- Provided text -

Sporonchulus ibitiensis (Carvalho, 1951) Andrássy, 1958 (Female). A. Entire; B–D. Anterior body region, lateral median (B, C) and lateral submedian (D) view; E. Neck region; F. Anterior genital branch; G. Anterior body region, lateral surface view; H. Caudal region; I. Pharyngo-intestinal junction; J. Vagina. Scale bars: 200 µm (A); 10 µm (B–D, F, H, I); 50 µm (E); 5 µm (G, J).

Figure 2. 

Sporonchulus ibitiensis (Carvalho, 1951) Andrássy, 1958 (Female, LM). A. Entire; B, C, F, G. Anterior body region, lateral median (B, C) and lateral submedian (F, G) view; C. Lip region (SEM), in face view; E. Neck region; H. Caudal region. I. Vagina; J. Pharyngo-intestinal junction. Scale bars: 200 µm (A); 10 µm (B, C, F, G, H, J); 5 µm (D, I); 50 µm (E).

Male. Not found.

Molecular characterization

After sequencing and editing, two sequences were obtained for phylogenetic analyses: one full length 18S rDNA with 1591 bp length (GenBank accession N° OQ377123) and one nearly 745 bp length D2D3 of LSU rRNA (28S) (GenBank accession OQ377128).

- Supplied data -
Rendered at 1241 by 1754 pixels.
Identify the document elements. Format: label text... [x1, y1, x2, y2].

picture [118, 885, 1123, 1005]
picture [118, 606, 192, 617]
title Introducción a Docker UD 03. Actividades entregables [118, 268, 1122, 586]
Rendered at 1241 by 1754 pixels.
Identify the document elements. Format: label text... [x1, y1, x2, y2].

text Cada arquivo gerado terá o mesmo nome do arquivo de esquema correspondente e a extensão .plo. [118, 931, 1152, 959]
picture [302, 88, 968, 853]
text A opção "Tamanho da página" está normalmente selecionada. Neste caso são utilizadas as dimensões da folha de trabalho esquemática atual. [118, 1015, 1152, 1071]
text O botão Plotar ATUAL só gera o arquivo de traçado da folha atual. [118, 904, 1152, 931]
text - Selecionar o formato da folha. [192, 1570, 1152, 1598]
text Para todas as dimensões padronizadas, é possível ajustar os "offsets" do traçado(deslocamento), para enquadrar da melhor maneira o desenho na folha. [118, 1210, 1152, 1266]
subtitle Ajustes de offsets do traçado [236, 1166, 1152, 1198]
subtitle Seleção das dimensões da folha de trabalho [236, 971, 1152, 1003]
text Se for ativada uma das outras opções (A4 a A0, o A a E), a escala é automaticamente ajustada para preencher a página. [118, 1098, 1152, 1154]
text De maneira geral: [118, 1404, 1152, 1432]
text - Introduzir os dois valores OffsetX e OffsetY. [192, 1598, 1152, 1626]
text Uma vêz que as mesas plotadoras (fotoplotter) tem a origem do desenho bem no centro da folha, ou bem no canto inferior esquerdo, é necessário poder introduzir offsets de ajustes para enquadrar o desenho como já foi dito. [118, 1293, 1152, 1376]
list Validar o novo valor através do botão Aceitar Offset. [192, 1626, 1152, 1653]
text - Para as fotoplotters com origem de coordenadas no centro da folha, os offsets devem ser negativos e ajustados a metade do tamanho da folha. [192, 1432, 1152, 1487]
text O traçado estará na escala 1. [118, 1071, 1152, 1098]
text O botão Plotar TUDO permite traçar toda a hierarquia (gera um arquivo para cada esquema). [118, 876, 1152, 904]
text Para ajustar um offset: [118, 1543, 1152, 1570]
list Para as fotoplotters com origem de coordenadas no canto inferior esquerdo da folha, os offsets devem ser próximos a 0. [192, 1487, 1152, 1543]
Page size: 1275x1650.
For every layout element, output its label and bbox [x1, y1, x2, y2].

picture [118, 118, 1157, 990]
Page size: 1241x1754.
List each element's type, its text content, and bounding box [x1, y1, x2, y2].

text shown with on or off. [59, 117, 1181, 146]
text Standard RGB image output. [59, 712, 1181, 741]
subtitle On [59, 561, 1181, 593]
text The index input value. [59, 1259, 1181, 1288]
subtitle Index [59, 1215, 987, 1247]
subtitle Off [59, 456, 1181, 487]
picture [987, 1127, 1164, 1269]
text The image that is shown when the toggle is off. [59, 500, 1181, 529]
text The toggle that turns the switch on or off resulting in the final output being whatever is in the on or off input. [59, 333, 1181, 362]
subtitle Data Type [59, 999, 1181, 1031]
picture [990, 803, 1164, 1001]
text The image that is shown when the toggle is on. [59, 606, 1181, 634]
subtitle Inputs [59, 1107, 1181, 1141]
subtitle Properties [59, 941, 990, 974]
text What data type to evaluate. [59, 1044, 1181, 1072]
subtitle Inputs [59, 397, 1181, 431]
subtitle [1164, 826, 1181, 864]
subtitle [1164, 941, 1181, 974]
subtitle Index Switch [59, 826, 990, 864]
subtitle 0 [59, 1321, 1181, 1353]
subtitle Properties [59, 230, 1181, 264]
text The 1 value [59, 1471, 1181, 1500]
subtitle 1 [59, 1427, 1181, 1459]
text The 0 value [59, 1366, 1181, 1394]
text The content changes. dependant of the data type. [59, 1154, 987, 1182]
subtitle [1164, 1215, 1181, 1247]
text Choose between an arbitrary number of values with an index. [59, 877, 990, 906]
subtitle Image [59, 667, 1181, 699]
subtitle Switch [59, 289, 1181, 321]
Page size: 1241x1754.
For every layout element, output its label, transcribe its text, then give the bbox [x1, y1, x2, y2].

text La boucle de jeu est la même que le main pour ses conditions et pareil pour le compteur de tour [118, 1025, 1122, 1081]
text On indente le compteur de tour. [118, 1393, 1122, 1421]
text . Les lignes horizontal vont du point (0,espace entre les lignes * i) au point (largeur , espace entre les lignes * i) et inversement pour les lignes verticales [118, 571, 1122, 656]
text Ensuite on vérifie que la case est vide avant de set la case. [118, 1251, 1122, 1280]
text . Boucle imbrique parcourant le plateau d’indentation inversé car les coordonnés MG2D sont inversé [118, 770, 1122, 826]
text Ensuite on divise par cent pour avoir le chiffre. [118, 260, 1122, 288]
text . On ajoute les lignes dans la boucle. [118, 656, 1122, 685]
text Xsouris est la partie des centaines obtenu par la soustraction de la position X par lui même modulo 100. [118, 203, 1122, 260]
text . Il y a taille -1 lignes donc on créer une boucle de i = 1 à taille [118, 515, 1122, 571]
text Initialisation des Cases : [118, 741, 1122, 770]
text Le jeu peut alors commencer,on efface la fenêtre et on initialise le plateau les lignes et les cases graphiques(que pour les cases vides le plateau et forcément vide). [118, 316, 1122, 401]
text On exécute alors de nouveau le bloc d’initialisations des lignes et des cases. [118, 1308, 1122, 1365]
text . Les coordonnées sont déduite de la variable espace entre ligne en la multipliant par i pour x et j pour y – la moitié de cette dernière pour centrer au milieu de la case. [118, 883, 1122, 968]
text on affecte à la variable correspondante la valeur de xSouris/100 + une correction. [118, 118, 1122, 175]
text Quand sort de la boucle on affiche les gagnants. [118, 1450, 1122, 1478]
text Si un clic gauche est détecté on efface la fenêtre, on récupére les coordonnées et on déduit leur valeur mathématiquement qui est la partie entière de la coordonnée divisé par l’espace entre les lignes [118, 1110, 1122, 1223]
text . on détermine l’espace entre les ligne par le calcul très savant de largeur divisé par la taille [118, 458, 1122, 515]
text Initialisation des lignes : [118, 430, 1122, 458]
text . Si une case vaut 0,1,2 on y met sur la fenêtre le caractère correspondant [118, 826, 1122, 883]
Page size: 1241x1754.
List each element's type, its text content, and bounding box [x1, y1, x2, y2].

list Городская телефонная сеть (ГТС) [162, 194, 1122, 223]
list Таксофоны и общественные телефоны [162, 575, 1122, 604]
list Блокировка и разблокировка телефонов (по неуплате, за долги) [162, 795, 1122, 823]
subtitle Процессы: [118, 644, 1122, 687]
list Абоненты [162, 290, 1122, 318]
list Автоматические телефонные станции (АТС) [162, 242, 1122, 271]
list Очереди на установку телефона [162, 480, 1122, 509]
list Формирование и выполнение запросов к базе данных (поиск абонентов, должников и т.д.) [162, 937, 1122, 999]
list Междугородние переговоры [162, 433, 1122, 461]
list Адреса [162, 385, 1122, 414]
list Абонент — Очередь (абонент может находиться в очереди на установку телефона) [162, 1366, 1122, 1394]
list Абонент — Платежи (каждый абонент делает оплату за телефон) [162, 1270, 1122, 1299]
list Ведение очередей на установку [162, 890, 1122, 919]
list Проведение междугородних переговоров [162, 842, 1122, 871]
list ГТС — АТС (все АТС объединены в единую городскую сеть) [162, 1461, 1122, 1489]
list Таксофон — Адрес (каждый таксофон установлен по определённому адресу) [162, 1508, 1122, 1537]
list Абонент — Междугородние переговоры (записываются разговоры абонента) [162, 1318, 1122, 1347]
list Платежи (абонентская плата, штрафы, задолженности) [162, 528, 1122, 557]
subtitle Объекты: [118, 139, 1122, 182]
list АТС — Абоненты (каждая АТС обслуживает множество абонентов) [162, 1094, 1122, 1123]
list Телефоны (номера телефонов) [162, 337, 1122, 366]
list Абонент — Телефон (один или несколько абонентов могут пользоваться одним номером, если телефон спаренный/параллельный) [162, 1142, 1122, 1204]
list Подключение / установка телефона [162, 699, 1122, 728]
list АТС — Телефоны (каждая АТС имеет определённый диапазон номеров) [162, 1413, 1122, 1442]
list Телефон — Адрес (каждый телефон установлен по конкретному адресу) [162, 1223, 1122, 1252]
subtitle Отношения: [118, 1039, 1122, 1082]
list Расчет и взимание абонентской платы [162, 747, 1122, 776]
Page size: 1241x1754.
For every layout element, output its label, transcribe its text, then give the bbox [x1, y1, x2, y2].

- What is needed -
From the Sporonchulus text above, return the passage from "Male. Not found." to "(GenBank accession OQ377128).", copied word for word.

- Finished exercise -
Male. Not found.

Molecular characterization

After sequencing and editing, two sequences were obtained for phylogenetic analyses: one full length 18S rDNA with 1591 bp length (GenBank accession N° OQ377123) and one nearly 745 bp length D2D3 of LSU rRNA (28S) (GenBank accession OQ377128).